Over the past two years, however, a lot has changed. Vaccines have greatly improved the success of prevention efforts, and the supply of N95 has stabilized. Masks with greater effectiveness against COVID-19 are now widely available. The FDA also revoked the EUA, requiring medical face masks and surgical respirators to undergo the full suite of tests before being marketed for medical use.
Overall, these changes were intended to provide the greatest protection to the greatest number of people. However, consumers are now faced with countless mask and respirator brands to choose from. With limited tools to assess efficacy and safety, consumers often rely on online reviews from other consumers to inform their purchasing decisions.
These reviews, in general, do not come from scientific sources and take into account many factors. Some popular products prioritize comfort and style without providing product performance data. Worse still, a few bad actors have taken advantage of the existing fear and uncertainty to generate profits.
To combat misleading and ineffective products, government agencies, public health experts, manufacturers and retailers have issued consumer advisories. The FBI is warning consumers to watch out for fraudulent medical equipment related to COVID-19 and the CDC has issued guidance on how to spot counterfeit products. 3M has issued specific misrepresentation guidelines for their products, and companies like Amazon have implemented product serialization services to allow customers to confirm a genuine product. However, none of these measures address the authenticity of product testing.

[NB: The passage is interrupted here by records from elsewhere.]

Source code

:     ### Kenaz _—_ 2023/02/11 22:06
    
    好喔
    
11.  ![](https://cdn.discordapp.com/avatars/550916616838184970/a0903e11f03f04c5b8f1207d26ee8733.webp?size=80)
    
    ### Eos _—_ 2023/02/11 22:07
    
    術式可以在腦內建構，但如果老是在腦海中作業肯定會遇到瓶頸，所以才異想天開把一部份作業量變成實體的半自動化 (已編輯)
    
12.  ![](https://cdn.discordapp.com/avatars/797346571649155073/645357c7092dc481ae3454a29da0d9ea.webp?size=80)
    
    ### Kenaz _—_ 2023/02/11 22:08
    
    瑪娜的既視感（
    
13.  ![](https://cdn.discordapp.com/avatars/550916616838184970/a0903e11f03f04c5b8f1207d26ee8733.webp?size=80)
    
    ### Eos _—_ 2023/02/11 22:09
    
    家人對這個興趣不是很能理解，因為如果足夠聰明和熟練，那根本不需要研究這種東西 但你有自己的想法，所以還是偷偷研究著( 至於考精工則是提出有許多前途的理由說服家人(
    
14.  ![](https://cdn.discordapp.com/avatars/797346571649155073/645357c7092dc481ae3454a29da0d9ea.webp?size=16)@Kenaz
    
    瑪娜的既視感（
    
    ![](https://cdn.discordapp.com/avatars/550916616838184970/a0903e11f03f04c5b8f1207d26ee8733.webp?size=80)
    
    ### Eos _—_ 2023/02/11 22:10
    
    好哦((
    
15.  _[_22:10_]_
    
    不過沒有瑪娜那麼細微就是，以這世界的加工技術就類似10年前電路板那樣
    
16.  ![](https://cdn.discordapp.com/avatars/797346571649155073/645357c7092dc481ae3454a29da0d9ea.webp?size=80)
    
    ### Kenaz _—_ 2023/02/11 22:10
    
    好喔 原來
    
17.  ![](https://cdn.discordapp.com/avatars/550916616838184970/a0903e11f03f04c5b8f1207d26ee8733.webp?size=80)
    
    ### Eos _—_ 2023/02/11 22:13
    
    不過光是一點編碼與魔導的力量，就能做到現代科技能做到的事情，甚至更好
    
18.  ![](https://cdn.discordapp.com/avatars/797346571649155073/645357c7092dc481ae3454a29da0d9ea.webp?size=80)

With many brands listing test results on their sites to build customer trust, some containing doctored or fabricated reports, how can consumers tell if test results are legit and how can credible manufacturers tell the difference? their products from others in the market? Even hospitals, municipalities and commercial buyers are not immune to this kind of deception. Nelson Labs regularly receives requests for report testing and authentication, but cannot meet the increased demand for requests.
In response to this confusion, Nelson Labs launched the Nelson Labs Mark, a product testing verification program that authenticates test reports and provides objective, verifiable performance data from its global laboratories. The offer will start with the verification of masks and respirators tests, but will expand to other products according to market needs.
To further increase consumer trust, the program uses two-factor authentication for consumers to easily confirm the legitimacy of a product’s testing. The company will allow products that have been tested with Nelson Labs to use a Nelson Labs Tested or Nelson Labs VerifiedTM registered mark and place a unique serial number on their product packaging and marketing, as well as a web listing which includes detailed test reports describing the performance of the product.
Today, face masks have become a household staple, as well as a requirement for many businesses, employers, and municipalities around the world. Despite the ubiquity of these products, widespread confusion still exists about the differences between mask brands, the amount of protection offered, and whether a product has truly been tested. The Nelson Labs brand hopes to address this critical need for transparency and provide consumers with a science-based resource to help inform their purchasing decisions.